Management of HPeV-3 infection is limited to supportive care. There are no effective antiviral drugs against HPeV13). IVIG have been used as supportive therapy in the severe cases of HPeV infection based on potential benefit in early IVIG treatment of severe enterovirus infection13). An anecdotal report showed successful IVIG treatment of HPeV-1 infection in myocarditis in a young infant13). Some researchers suggested that IVIG might be an option for preventing or treating severe HPeV-3 infection based on lower titers of neutralizing antibody in young infants with severe disease related to this virus14). Commercially available IVIG seems to contain high titers of neutralizing antibody against HPeV-314). However, a recent study showed most HPeV-3 strains might be difficult to neutralize in vivo by IVIG15). Thus, it is unclear whether IVIG is a useful treatment for HPeV-3 infection.
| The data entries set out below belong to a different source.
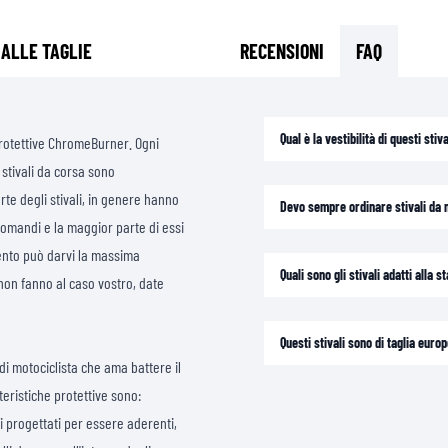
 ALLE TAGLIE
RECENSIONI
FAQ
Qual è la vestibilità di questi stiva
 protettive ChromeBurner. Ogni
 stivali da corsa sono
rte degli stivali, in genere hanno
Devo sempre ordinare stivali da m
comandi e la maggior parte di essi
mento può darvi la massima
Quali sono gli stivali adatti alla s
 non fanno al caso vostro, date
Questi stivali sono di taglia eur
o di motociclista che ama battere il
teristiche protettive sono:
ti progettati per essere aderenti,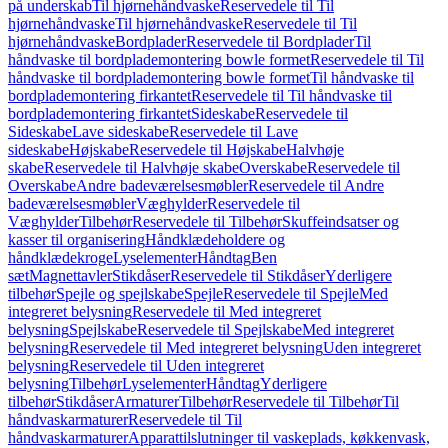
på underskab
Til hjørnehåndvaske
Reservedele til Til
hjørnehåndvaske
Til hjørnehåndvaske
Reservedele til Til
hjørnehåndvaske
Bordplader
Reservedele til Bordplader
Til
håndvaske til bordplademontering bowle formet
Reservedele til Til
håndvaske til bordplademontering bowle formet
Til håndvaske til
bordplademontering firkantet
Reservedele til Til håndvaske til
bordplademontering firkantet
Sideskabe
Reservedele til
Sideskabe
Lave sideskabe
Reservedele til Lave
sideskabe
Højskabe
Reservedele til Højskabe
Halvhøje
skabe
Reservedele til Halvhøje skabe
Overskabe
Reservedele til
Overskabe
Andre badeværelsesmøbler
Reservedele til Andre
badeværelsesmøbler
Væghylder
Reservedele til
Væghylder
Tilbehør
Reservedele til Tilbehør
Skuffeindsatser og
kasser til organisering
Håndklædeholdere og
håndklædekroge
Lyselementer
Håndtag
Ben
sæt
Magnettavler
Stikdåser
Reservedele til Stikdåser
Yderligere
tilbehør
Spejle og spejlskabe
Spejle
Reservedele til Spejle
Med
integreret belysning
Reservedele til Med integreret
belysning
Spejlskabe
Reservedele til Spejlskabe
Med integreret
belysning
Reservedele til Med integreret belysning
Uden integreret
belysning
Reservedele til Uden integreret
belysning
Tilbehør
Lyselementer
Håndtag
Yderligere
tilbehør
Stikdåser
Armaturer
Tilbehør
Reservedele til Tilbehør
Til
håndvaskarmaturer
Reservedele til Til
håndvaskarmaturer
Apparattilslutninger til vaskeplads, køkkenvask,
In our case, IVIG was administrated at 5th days of fever, which was coincides with the timing of the end of fever in patients with HPeV-3 infection of other studies (fever duration, 3–5 days). Thus, we do not conclude whether IVIG is responsible in symptoms improvement in our case 1 or not. Considering disease severity in neonatal HPeV infection, development of antiviral agent and randomized studies to prove the efficacy of IVIG treatment in HPeV-3 infection will be necessary.

In clinical practice where virology testing is not easily accessible, clinical features like palmar-plantar erythema and/or hyperferritinemia might be helpful to diagnose HPeV-3 infection. We recommend testing for ferritin in febrile neonatal patients with palmar-plantar erythema. However, additional studies will be necessary to demonstrate the diagnostic value of these features in HPeV-3 infection. If these findings are unique to HPeV-3 infection, pathogenic mechanisms should be studied.